Jerusalem’s police chief, Aharon Franco, said there were no firm leads but authorities were investigating a possible link to a small bombing earlier this month that wounded a garbage collector as he removed the device from a trash can.
With peace talks stalled since September, tensions between Israelis and Palestinians have been on the rise. The Palestinian Authority appears set for a unilateral diplomatic push to get the world community to recognize a Palestinian state by fall, with or without a peace deal.
Netanyahu, increasingly isolated internationally, has been under pressure to produce a peace offer that might break the deadlock. But a renewal of violence could change that.
Israel’s Defense Minister Ehud Barak issued a stern warning Wednesday, saying he held Hamas responsible for the rockets that exploded in the southern city of Beersheba. One man was wounded by shrapnel.
“We will not tolerate the harming of Israeli citizens, not in the south and not in Jerusalem,” he said. “Hamas is responsible for the firing of rockets toward Beersheba today and this responsibility has a price.”
Israel’s U.N. ambassador, Meron Reuben, send a letter of complaint over the bombing and rocket salvos to the secretary-general and Security Council. He called on the “international community to condemn all of these attacks in very clear terms and send a firm message to these terrorists and their patrons.”
The bombing in Jerusalem brought back memories of the second Palestinian uprising last decade. More than 6,000 people were killed on the Palestinian side and more than 1,000 on the Israeli side in the violence.
The last suicide bombing in Jerusalem was in 2004, and the last suicide bombing in Israel occurred in 2008 in the southern town of Dimona.
Even so, Jerusalem has experienced other deadly violence. In early 2008, eight students at a Jerusalem seminary were killed when Palestinian gunmen entered the school and opened fire.
Jerusalem Mayor Nir Barkat said the city would rebound quickly, vowing that Jerusalem’s first-ever marathon would take place as planned on Friday.
“Every once in a while we are reminded who we are dealing with, a bunch of cowardly terrorists that put bombs in the middle of pedestrians,” he said. “They will very soon find out that the city goes back to normal life and this is the best way to deal with terror _ to show them that they have no gain from hurting innocent people.”

◇ ◇ ◇ ◇ ◇

Exercise details: Reproduce the stretch from "The bombing in" through "in the violence." in the Jerusalem bombing report, switching "uprising" to "intifada".

Provided material:

◇ ◇ ◇ ◇ ◇

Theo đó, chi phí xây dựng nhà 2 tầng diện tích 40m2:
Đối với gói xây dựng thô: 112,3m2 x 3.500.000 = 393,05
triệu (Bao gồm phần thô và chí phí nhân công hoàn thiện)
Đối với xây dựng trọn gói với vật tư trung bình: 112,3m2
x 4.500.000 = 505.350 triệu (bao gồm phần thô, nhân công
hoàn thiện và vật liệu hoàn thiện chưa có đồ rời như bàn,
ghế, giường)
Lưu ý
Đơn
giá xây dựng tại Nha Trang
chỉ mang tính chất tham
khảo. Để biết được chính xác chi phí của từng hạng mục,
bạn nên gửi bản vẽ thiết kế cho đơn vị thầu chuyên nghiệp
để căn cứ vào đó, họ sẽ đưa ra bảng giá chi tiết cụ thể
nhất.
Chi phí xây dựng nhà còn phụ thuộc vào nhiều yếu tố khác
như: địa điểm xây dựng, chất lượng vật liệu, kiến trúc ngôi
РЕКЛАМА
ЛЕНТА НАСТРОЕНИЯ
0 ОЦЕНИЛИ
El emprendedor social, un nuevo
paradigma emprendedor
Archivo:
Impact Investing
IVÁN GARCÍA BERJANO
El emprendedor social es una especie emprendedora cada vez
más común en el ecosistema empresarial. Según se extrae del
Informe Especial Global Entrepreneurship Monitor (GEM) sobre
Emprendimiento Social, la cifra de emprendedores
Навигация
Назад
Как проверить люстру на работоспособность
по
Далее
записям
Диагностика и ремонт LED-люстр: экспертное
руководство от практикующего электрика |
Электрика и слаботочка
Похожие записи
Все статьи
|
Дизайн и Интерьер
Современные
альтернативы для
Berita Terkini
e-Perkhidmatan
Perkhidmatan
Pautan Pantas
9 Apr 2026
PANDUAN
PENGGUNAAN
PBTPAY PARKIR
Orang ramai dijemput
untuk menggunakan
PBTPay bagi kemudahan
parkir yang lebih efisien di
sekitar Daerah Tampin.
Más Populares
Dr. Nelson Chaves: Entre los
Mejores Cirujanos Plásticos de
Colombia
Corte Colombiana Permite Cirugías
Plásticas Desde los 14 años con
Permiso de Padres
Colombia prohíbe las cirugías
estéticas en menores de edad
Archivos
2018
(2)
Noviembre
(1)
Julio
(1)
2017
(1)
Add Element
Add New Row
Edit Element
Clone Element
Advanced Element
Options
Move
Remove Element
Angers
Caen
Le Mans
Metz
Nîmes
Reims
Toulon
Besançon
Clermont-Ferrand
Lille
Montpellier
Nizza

◇ ◇ ◇ ◇ ◇

Problem solution:
The bombing in Jerusalem brought back memories of the second Palestinian intifada last decade. More than 6,000 people were killed on the Palestinian side and more than 1,000 on the Israeli side in the violence.